Every four years, the Global Environment Facility (GEF) is replenished by its donors. Each replenishment process has been informed by independent overall performance studies of the GEF. These studies have developed into authoritative reviews of the state of the art and of available knowledge on the functioning and results of the GEF. Previous reviews were undertaken by teams of independent experts; this Fourth Overall Performance Study (OPS4) was, for the first time in the study series' history, undertaken by a GEF entity itself: the GEF Evaluation Office. This authorship stems from the recognition that the Office — which became independent in 2004 and from that point reported directly to the GEF Council — could provide a perspective independent from that of the Secretariat, the GEF Agencies, GEF donors and recipients, and otherGEF partners and stakeholders.

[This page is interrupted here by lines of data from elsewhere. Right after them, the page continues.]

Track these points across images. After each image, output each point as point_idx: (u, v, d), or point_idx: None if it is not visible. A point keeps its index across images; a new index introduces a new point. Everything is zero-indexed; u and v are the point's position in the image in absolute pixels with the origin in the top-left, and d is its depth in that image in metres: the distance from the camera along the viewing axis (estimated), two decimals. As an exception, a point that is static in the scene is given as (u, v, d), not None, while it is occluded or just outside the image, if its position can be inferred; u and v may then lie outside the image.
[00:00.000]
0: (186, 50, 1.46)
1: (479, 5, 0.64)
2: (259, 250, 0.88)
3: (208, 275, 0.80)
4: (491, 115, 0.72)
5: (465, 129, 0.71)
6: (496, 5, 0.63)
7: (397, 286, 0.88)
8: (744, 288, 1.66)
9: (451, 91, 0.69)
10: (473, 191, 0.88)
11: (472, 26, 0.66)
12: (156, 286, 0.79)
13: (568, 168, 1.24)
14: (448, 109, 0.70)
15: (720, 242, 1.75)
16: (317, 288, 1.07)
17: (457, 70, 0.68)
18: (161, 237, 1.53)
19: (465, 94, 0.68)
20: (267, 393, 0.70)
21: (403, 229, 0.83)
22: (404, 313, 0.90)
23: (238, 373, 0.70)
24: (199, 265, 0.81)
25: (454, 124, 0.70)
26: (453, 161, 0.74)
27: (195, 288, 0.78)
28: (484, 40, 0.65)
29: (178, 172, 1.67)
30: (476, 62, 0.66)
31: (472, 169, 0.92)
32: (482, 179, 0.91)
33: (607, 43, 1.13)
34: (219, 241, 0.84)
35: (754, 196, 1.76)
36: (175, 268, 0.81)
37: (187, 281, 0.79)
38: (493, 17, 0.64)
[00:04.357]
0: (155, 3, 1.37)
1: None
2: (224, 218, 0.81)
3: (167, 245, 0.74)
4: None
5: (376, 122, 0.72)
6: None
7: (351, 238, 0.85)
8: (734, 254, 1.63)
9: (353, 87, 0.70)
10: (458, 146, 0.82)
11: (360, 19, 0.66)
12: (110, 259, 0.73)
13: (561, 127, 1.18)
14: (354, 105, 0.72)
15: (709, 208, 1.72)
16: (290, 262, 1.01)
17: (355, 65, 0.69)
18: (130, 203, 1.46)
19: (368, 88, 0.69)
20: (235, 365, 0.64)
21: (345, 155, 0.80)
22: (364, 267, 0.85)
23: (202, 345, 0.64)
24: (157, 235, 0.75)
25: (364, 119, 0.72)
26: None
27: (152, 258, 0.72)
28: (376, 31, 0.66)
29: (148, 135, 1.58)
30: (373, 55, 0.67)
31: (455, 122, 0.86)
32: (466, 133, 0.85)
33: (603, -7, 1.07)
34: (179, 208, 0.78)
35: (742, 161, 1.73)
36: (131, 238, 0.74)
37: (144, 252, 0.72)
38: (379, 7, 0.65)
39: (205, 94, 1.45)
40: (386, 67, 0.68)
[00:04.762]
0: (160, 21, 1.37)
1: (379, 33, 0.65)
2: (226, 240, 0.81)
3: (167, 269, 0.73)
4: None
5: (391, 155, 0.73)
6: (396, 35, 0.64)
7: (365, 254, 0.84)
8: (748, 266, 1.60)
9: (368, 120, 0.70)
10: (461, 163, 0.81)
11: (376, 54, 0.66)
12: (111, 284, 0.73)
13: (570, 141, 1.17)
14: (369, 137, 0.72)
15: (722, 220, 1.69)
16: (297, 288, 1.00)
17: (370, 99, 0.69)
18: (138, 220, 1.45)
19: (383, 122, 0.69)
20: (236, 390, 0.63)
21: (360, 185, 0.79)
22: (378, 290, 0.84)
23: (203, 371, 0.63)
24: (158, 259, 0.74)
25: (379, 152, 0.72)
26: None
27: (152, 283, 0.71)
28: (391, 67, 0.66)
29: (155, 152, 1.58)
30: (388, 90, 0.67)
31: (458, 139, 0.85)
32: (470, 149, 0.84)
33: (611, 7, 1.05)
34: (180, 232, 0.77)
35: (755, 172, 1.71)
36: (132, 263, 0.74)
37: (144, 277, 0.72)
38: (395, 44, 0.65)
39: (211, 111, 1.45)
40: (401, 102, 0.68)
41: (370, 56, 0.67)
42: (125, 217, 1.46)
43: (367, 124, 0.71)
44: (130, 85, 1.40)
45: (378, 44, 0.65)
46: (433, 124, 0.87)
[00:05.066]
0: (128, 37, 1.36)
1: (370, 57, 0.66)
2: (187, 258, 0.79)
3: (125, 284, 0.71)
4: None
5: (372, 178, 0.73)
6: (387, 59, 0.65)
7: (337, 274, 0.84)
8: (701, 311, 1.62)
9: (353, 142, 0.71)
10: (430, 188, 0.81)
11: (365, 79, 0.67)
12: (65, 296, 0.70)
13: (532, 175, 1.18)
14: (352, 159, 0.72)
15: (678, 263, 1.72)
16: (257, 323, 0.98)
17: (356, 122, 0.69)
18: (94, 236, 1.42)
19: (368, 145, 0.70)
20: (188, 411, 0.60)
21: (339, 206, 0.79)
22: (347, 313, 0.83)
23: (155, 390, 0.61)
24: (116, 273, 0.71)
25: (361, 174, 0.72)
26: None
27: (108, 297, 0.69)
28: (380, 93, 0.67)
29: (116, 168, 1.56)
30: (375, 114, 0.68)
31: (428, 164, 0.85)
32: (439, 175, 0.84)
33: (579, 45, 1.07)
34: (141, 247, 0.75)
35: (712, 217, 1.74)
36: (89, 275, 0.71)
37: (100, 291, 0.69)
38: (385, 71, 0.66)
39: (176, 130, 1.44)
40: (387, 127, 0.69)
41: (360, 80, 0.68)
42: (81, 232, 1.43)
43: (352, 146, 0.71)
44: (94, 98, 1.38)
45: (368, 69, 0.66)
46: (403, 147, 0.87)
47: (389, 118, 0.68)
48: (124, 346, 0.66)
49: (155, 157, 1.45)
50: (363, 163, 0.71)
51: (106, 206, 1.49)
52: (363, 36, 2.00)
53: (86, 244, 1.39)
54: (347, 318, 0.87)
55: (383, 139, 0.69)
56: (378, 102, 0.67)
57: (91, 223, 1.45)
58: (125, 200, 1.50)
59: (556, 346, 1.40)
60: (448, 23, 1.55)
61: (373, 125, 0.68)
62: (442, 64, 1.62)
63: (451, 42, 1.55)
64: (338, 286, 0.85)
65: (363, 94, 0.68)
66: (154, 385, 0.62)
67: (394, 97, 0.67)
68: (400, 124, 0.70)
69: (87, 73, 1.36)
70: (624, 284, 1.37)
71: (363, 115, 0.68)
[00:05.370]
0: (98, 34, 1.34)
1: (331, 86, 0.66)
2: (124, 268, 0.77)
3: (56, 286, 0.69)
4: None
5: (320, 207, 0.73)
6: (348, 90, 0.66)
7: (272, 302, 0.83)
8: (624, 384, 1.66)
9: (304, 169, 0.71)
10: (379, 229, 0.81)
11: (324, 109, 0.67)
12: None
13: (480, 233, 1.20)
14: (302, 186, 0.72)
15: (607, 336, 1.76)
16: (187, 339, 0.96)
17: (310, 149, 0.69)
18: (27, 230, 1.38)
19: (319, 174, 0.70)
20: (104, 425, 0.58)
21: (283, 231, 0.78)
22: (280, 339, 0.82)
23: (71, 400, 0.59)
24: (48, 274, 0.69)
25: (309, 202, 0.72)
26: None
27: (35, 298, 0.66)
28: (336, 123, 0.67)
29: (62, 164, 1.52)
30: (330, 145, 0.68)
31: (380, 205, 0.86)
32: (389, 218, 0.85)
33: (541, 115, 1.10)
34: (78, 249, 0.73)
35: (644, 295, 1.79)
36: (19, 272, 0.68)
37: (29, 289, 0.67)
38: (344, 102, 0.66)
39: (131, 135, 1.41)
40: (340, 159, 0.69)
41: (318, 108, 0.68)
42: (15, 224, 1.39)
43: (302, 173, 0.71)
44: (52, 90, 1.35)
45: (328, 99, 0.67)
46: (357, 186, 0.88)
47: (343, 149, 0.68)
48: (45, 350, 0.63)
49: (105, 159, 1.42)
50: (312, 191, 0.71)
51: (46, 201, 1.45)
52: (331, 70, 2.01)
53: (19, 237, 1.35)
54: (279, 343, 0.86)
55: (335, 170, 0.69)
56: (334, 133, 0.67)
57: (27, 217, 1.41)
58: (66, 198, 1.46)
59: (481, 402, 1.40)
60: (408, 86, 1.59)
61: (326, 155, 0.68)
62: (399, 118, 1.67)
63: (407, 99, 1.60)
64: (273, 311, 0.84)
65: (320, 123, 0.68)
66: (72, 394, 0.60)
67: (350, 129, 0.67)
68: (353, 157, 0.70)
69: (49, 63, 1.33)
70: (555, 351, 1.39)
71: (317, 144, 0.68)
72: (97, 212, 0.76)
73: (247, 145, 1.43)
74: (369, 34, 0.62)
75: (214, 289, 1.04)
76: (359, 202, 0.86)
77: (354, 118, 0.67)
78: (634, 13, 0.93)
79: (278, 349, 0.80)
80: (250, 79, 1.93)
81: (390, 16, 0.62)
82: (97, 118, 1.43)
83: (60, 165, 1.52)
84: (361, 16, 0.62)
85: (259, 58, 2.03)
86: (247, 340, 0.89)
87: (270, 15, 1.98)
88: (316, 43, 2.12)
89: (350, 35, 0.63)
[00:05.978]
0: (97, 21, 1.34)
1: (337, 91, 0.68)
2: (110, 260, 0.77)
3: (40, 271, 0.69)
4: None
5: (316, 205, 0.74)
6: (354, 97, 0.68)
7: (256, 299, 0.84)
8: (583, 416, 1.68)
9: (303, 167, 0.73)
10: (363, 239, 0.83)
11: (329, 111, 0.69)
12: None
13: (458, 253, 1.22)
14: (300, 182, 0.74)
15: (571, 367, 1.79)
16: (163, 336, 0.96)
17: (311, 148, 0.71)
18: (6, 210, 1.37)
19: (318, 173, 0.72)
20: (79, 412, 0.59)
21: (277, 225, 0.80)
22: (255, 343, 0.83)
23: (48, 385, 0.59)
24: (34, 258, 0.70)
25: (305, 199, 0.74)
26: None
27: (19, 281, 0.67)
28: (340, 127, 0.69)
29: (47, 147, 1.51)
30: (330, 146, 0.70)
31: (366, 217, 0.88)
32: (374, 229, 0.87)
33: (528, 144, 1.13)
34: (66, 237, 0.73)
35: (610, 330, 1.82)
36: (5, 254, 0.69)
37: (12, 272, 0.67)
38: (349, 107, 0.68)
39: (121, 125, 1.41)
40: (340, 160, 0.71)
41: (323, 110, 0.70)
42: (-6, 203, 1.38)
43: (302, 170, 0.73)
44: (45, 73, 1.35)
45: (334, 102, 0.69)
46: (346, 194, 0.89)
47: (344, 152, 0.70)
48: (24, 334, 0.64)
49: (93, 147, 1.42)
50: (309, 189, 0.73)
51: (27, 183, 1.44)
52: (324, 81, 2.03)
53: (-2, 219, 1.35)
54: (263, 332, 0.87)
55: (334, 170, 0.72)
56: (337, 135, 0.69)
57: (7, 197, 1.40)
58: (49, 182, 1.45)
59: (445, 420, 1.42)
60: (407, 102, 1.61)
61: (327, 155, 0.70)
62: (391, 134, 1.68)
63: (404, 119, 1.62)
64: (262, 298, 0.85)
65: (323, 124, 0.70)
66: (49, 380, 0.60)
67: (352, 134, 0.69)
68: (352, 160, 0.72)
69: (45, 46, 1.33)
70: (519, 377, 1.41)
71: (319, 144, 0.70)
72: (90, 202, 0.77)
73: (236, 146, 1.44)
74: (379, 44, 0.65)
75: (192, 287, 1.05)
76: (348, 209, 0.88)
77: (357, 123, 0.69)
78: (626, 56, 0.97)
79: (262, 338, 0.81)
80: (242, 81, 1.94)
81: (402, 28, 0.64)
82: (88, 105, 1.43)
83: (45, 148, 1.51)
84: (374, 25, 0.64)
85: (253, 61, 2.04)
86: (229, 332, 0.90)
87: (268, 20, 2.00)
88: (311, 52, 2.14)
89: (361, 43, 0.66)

Another first for the study series is that OPS4 tackles the issue of the impact of completed GEF projects. It is clear that the GEF cannot, on its own, bring about solutions to the major global environmental problems of our time. The amount of funding is simply not enough, and these solutions have to be accomplished by the governments and local communities of recipient countries and through actions in the developed world. However, evaluative evidence shows that most of the GEF's finished projects have achieved satisfactory progress toward impact. When the follow-up is in place that ensures the up-scaling of these achievements, longer term effects and impacts can be realized.
Given the comparatively small role that the GEF can play, it has to be catalytic to ensure that any success will be replicated on a scale that will make a difference. Evaluative evidence on this catalytic role shows that the GEF modalities will strongly support up-scaling: first, the enabling environment is created through foundational interventions, in which regulatory frameworks, policies, and national priorities are developed; then demonstration of new technologies, market changes, or new approaches to interaction with the environment are put in place; and, lastly, investments ensure the national implementation or up-scaling of these new approaches. Unfortunately, the same evidence reveals that the GEF did not have sufficient funds to apply all of these modalities in all recipient countries. Least developed countries and small island developing states especially have not progressed far in terms of demonstration and investment.